LISTSERV at the University of Georgia
Menubar Imagemap
Home Browse Manage Request Manuals Register
Previous messageNext messagePrevious in topicNext in topicPrevious by same authorNext by same authorPrevious page (March 1998, week 3)Back to main SAS-L pageJoin or leave SAS-L (or change settings)ReplyPost a new messageSearchProportional fontNon-proportional font
Date:   Mon, 16 Mar 1998 13:44:05 -0500
Reply-To:   WHITLOI1 <WHITLOI1@WESTAT.COM>
Sender:   "SAS(r) Discussion" <SAS-L@UGA.CC.UGA.EDU>
From:   WHITLOI1 <WHITLOI1@WESTAT.COM>
Subject:   Re: Accessing a Variable's Data Type in a Program
Comments:   To: "Robert C. Saunders" <saunders@UANSV5.VANDERBILT.EDU>
Content-Type:   text/plain; charset=US-ASCII

Subject: Accessing a Variable's Data Type in a Program Summary: A solution using an SQL dictionary file is carefully considered. Respondent: Ian Whitlock <whitloi1@westat.com>

Robert C. Saunders <saunders@UANSV5.VANDERBILT.EDU> asked for help automating a solution to:

> I have 10 SAS datasets that I want to concatenate. However, in some > files a variable is stored as character and in another it's stored as > numeric. Concatenate won't procede unless the common variables are all > of the same type. I need to convert the variables from numeric to > character or character to numeric as appropriate for the concatenated > data set.

■ ■ ■ ■ ■

Reproduce the SAS-L post above word for word, from "Robert C. Saunders <saunders@UANSV5.VANDERBILT.EDU>" up to and including "concatenated > data set.".

■ ■ ■ ■ ■

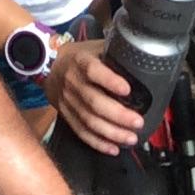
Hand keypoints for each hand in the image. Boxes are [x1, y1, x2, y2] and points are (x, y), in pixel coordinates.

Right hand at [46, 40, 144, 155]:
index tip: (127, 90)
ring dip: (111, 132)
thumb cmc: (81, 57)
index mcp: (80, 61)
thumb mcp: (96, 47)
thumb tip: (143, 61)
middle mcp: (72, 81)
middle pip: (93, 101)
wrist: (52, 67)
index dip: (109, 80)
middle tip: (137, 122)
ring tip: (130, 137)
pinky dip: (97, 142)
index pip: (92, 70)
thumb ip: (115, 54)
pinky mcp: (66, 114)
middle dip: (117, 115)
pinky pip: (81, 131)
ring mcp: (68, 100)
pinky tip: (112, 147)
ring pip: (88, 120)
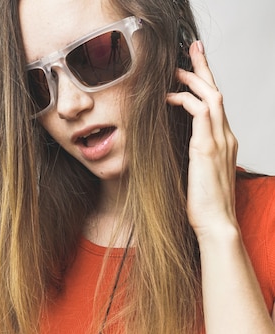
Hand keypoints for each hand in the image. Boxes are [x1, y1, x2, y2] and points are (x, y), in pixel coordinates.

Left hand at [166, 40, 238, 239]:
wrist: (215, 225)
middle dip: (204, 67)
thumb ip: (189, 157)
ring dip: (194, 78)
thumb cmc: (202, 205)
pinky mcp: (207, 148)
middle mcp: (225, 137)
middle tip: (192, 47)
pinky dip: (185, 99)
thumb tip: (170, 149)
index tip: (191, 68)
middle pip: (217, 91)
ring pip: (212, 95)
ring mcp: (219, 141)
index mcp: (222, 142)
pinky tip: (168, 97)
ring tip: (176, 68)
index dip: (204, 83)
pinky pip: (200, 112)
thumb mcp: (194, 174)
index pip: (215, 104)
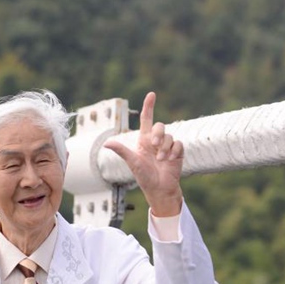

■ ■ ■ ■ ■

- _Your solution_:
Robert C. Saunders <saunders@UANSV5.VANDERBILT.EDU> asked for help automating a solution to:

> I have 10 SAS datasets that I want to concatenate. However, in some > files a variable is stored as character and in another it's stored as > numeric. Concatenate won't procede unless the common variables are all > of the same type. I need to convert the variables from numeric to > character or character to numeric as appropriate for the concatenated > data set.